Authors: Sidhant Bansal
Testers: Jingbo Shang, Istvan Nagy
Editorialist: Vaibhav Tulsyan

PROBLEM

Given that there exists an undirected weighted connected graph with N vertices, find the total weight of its Minimum Spanning Tree.

You can perform 2 kinds of queries:

  1. Provide 2 non-empty, non-intersectin sets of vertices A and B as input to the judge and get the minimum weighted edge between any pair of nodes u \subseteq A and v \subseteq B. If there is no such edge, the judge returns -1.
  2. Send the weight of the MST to the judge.

The cost of performing a query is |A|. The max cost that can be incurred is 10^4.

##Constraints:
2 \le N \le 1000

1 \le weight_{edge} \le 10^5

EXPLANATION

##Will Kruskal’s/Prim’s Algorithm work?
Primitive Kruskal / Prim will not work. Kruskal’s wont work because we will perform N^2 queries - once for each pair of nodes, where the cost for each query will be 1.

For Prim’s the set of nodes you know the answer for, will keep on increasing. Hence, the cost for the queries would be something like: 1, 2, 3, ... , N/2, N/2, (N/2 - 1), ..., 3, 2, 1. Hence, the cost would be of the order O(N^2).

##Approach

  1. Find the nearest node of each node u by using a query of the format: $$ vs. all except u.
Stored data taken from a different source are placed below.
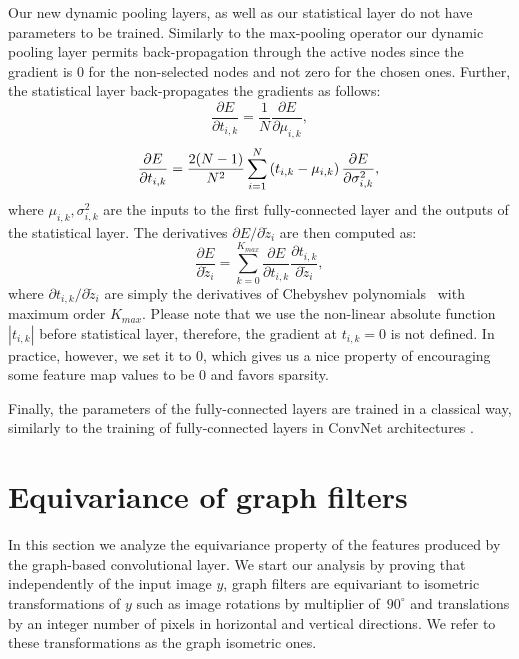 \documentclass[10pt,journal,compsoc]{IEEEtran}
\begin{document}
	Our new dynamic pooling layers, as well as our statistical layer do not have parameters to be trained. Similarly to the max-pooling operator our dynamic pooling layer  permits back-propagation through the active nodes since the gradient is 0 for the non-selected nodes and not zero for the chosen ones.  
	Further, the statistical layer back-propagates the gradients as follows:
	\begin{equation}
	\frac{\partial{E}} {\partial t_{i, k}}  =\frac{1}{N} \frac{\partial{E}}{\partial \mu_{i,k}},
	\label{eq:der_stat1}
	\end{equation}
	\begin{equation}
	\frac{\partial{E}} {\partial t_{i, k}}  = \frac{2 (N-1)}{N^2} \sum_{i=1}^N \left( t_{i, k} - \mu_{i,k} \right) \frac{\partial E}{\partial \sigma^2_{i, k}},\\
	\label{eq:der_stat2}
	\end{equation}
	\noindent
	where $\mu_{i,k}, \sigma^2_{i,k}$ are the inputs to the first fully-connected layer and the outputs of the statistical layer. The derivatives $\partial E / \partial \tilde{z}_i$ are then computed as:
	\begin{equation}
	\frac{\partial E}{\partial \tilde{z}_i} = \sum_{k=0}^{K_{max}}\frac{\partial E}{\partial t_{i,k}} \frac{\partial t_{i,k}}{\partial \tilde{z}_i},
	\end{equation}
	\noindent
	where $\partial t_{i,k} / \partial \tilde{z}_i$ are simply the derivatives of Chebyshev polynomials~\cite{bb:shuman2011chebyshev} with maximum order $K_{max}$. Please note that we use the non-linear absolute function $|t_{i,k}|$ before statistical layer, therefore, the gradient at $t_{i,k}=0$ is not defined. In practice, however, we set it to $0$, which gives us a nice property of encouraging some  feature map values to be $0$ and favors sparsity.
	
	Finally, the parameters of the fully-connected layers are trained in a classical way, similarly to the training of fully-connected layers in ConvNet architectures \cite{bb:rumelhart1988learning}. %
	
	\section{Equivariance of graph filters}
	\label{s:equivaricance}
	
	In this section we analyze the equivariance property of the features produced by the graph-based convolutional layer. We start our analysis by proving that independently of the input image $y$, graph filters are equivariant to isometric transformations of $y$ such as image rotations by multiplier of $90^\circ$ and translations by an integer number of pixels in horizontal and vertical directions. We refer to these transformations as the graph isometric ones.
	
\end{document}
    • This gives us connected components of size 2.
  2. In increasing order of component size, we can continue to perform queries like: [component] vs. [all except component].

You can observe that after every query, the component’s size gets doubled.

Since the size of a component always gets doubled, we can say that every vertex occurs as a vertex in A at most log(N) times. Components can be maintained using a DSU.

Each vertex contributes 1 to the net cost. Hence, the overall cost is bounded by O(N * log(N)).

Since the value of N is at most 1000, our bound ensures that the max cost of 10^4 is never exceeded.

AUTHOR’S AND TESTER’S SOLUTIONS:

Author’s solution can be found here.
Tester 1’s solution can be found here.
Tester 2’s solution can be found here.


#2

How do we prove that this gives the optimal MST?